Elon Musk has announced plans to sell $5 billion in shares amid ongoing challenges for the Gigafactory being constructed near Berlin. The challenges now appear to include a legal fight over endangered snakes near the location of the Gigafactory.
This will be the second sale of shares in recent months, which may raise concerns that Tesla is expanding too fast and running out of cash. This would not be the first time that Tesla has run into financial problems. It was previously almost bankrupt due to difficulties with manufacturing the Model 3, which largely seem to be ironed out now.
Profitability is not likely to be an issue in the near term, however. Tesla reportedly posted a fifth consecutive quarter of profitability with $331 million in profits in the third quarter of 2020. It has especially earned $397 million by selling electric car credits to other producers, as required by environmental and fuel economy regulations.
The shares will be sold through up to ten brokerages, each of which make a commission of 0.25%. Musk may be capitalizing on the 600% gain made by Tesla stock this year. This indicates that investors are enthusiastic about the idea of electric cars and confident in Musk’s ability to turn his businesses around despite challenges that include reports of faulty on-board computer systems and recalls due to faulty suspensions. Consumer Reports has downgraded some Tesla models in its annual Auto Reliability Report due to these reported issues.
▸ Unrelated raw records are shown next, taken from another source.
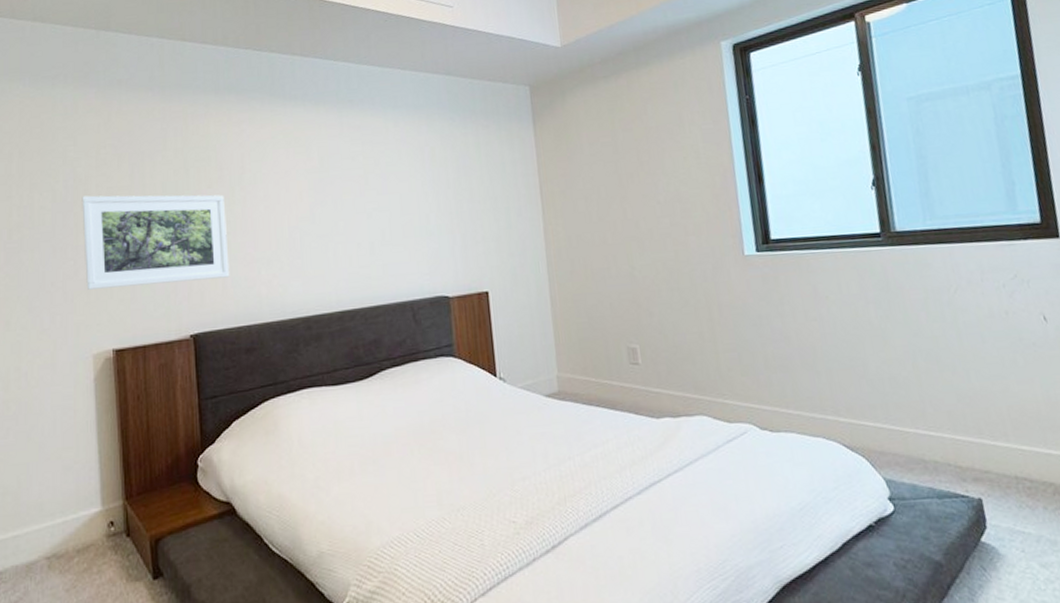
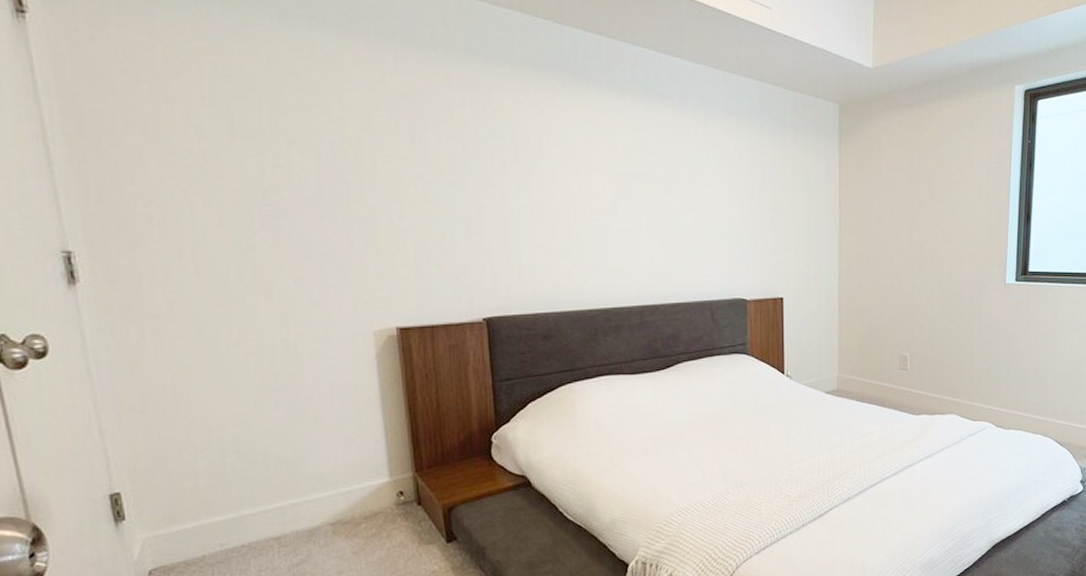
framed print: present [82,195,230,290] -> none [353,162,526,264]

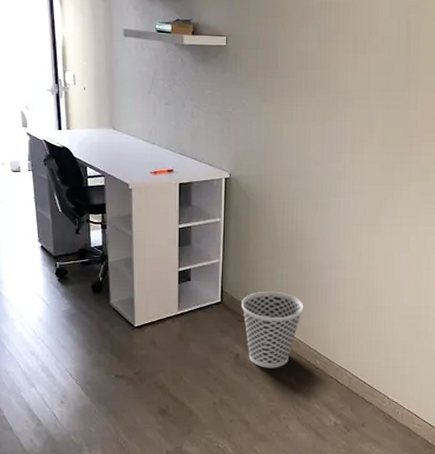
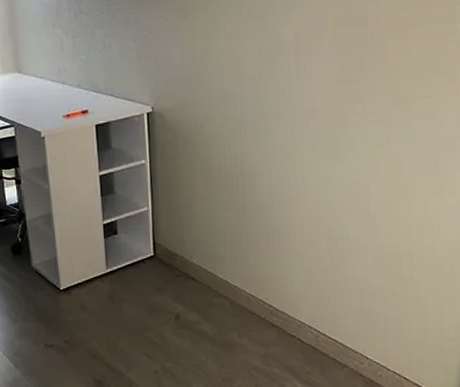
wastebasket: present [241,291,304,368] -> none [178,239,253,329]

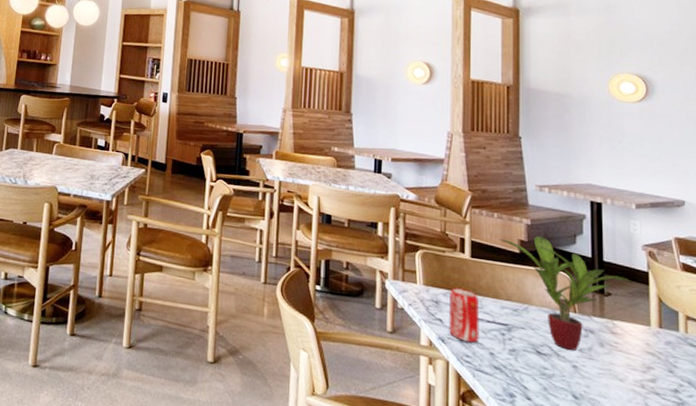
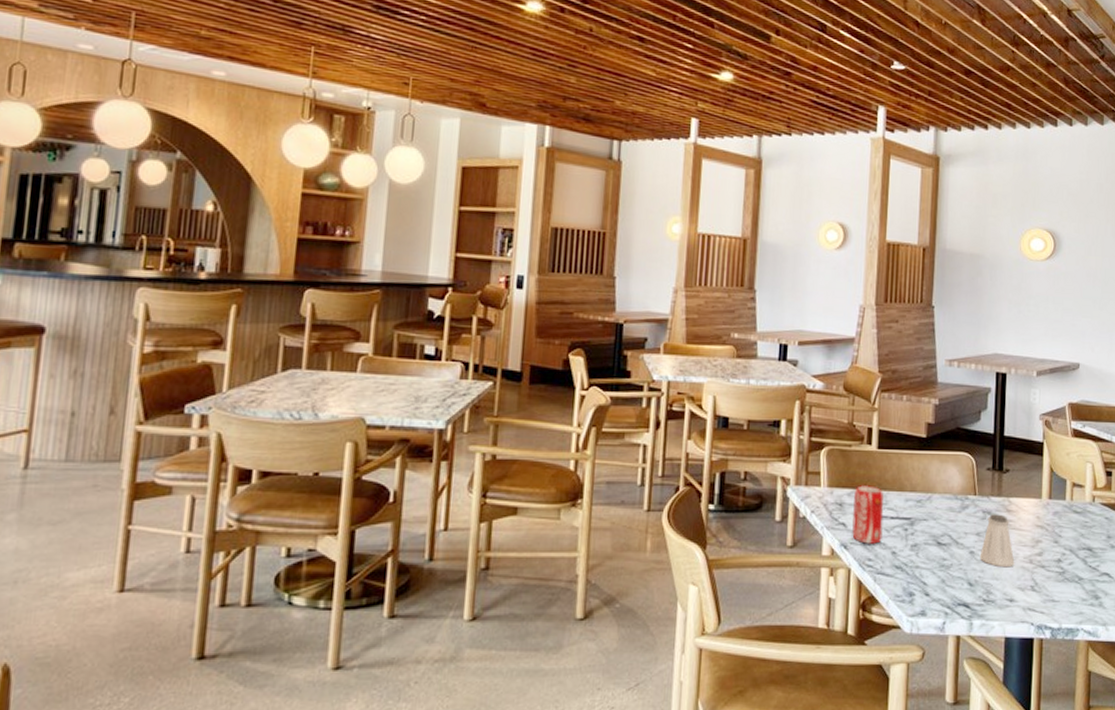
potted plant: present [499,235,633,351] -> none [907,415,1029,535]
saltshaker: none [583,333,624,388] -> present [979,514,1015,568]

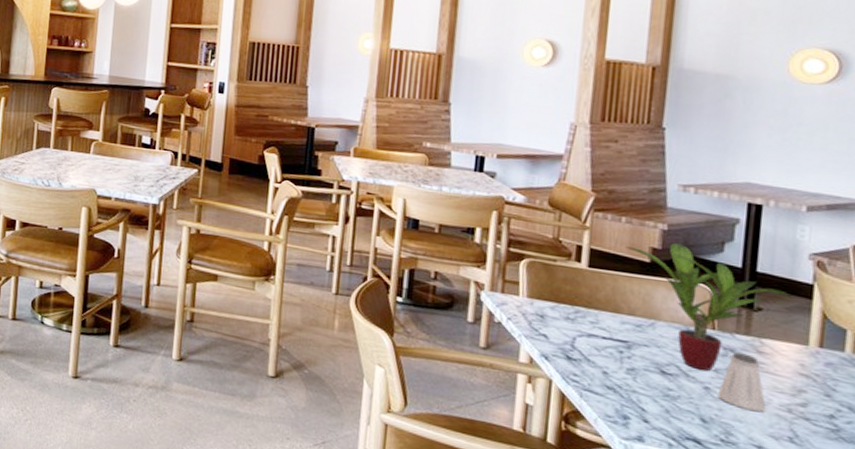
beverage can: present [852,484,884,544] -> none [555,300,595,361]
potted plant: none [907,415,1029,535] -> present [625,242,792,371]

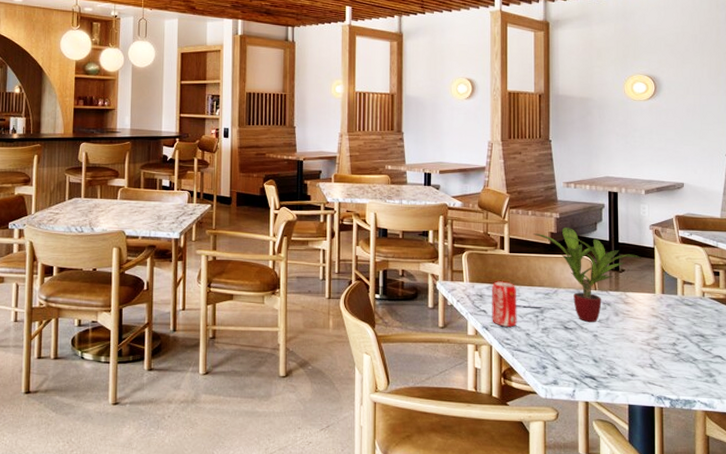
beverage can: none [555,300,595,361] -> present [491,280,517,327]
saltshaker: present [717,352,766,412] -> none [602,305,634,349]

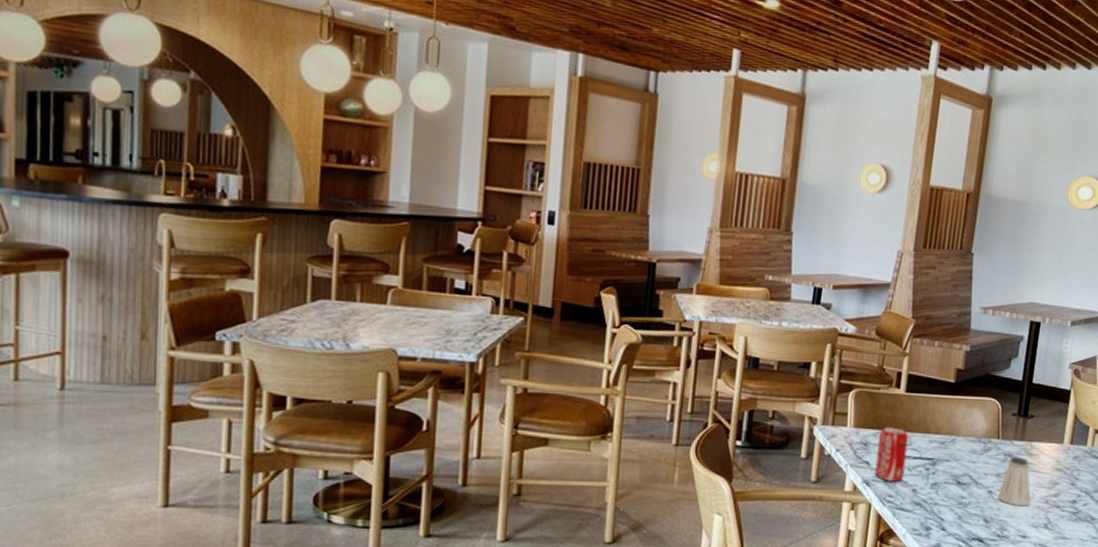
potted plant: present [533,226,642,322] -> none [936,362,1056,476]
saltshaker: none [602,305,634,349] -> present [997,457,1031,507]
Tesla may need the money to finance Gigafactory Berlin, which is reportedly being challenged by environmentalist groups who say that construction-related activity is affecting the habitat of an endangered snake. Earlier this week, a court called for a pause on clearing trees in the snakes’ habitat until it could make a ruling. Most recently, it ruled that Tesla’s efforts to capture and relocate snakes in the area were sufficient and clearing could continue. Tesla plans to put the Gigafactory’s logistics facility in the area impacted by the court challenge.
Tesla is also forging ahead with its plans for the Gigafactory in Austin, Texas, and is likely to be spurred along by Elon Musk’s decision to move from California to Texas. Musk cites California’s response to COVID-19, which he and other Silicon Valley entrepreneurs and professionals have criticized as overly restrictive, as a major reason for the move.
Tesla may also use part of the money to further plans for its semi and tow trucks. Part of its profits are likely to be from pre-orders of its truck lines, which includes Walmart Canada’s recent tripling of its order of electric semi trucks as part of its efforts to be net carbon neutral within the next few years. Although some pundits say that there will be a limit on how far companies like Tesla can push the range of battery-powered semi trucks, Walmart Canada says that the current range rating will be sufficient for the majority of its truck hauls, which usually last less than a day.
Investors may also be attracted by expansions of its product lines into new markets, such as Tesla’s announcement of its new UK energy plan and plans to sell cars in India. Tesla had previously avoided India due to high tariffs, but may eventually build a factory in the country.
In the meantime, Tesla can use for the $5 billion that it plans to raise through its latest stock offering for its aggressive expansions, including the German Gigafactory now that it has been given the go-ahead by German courts.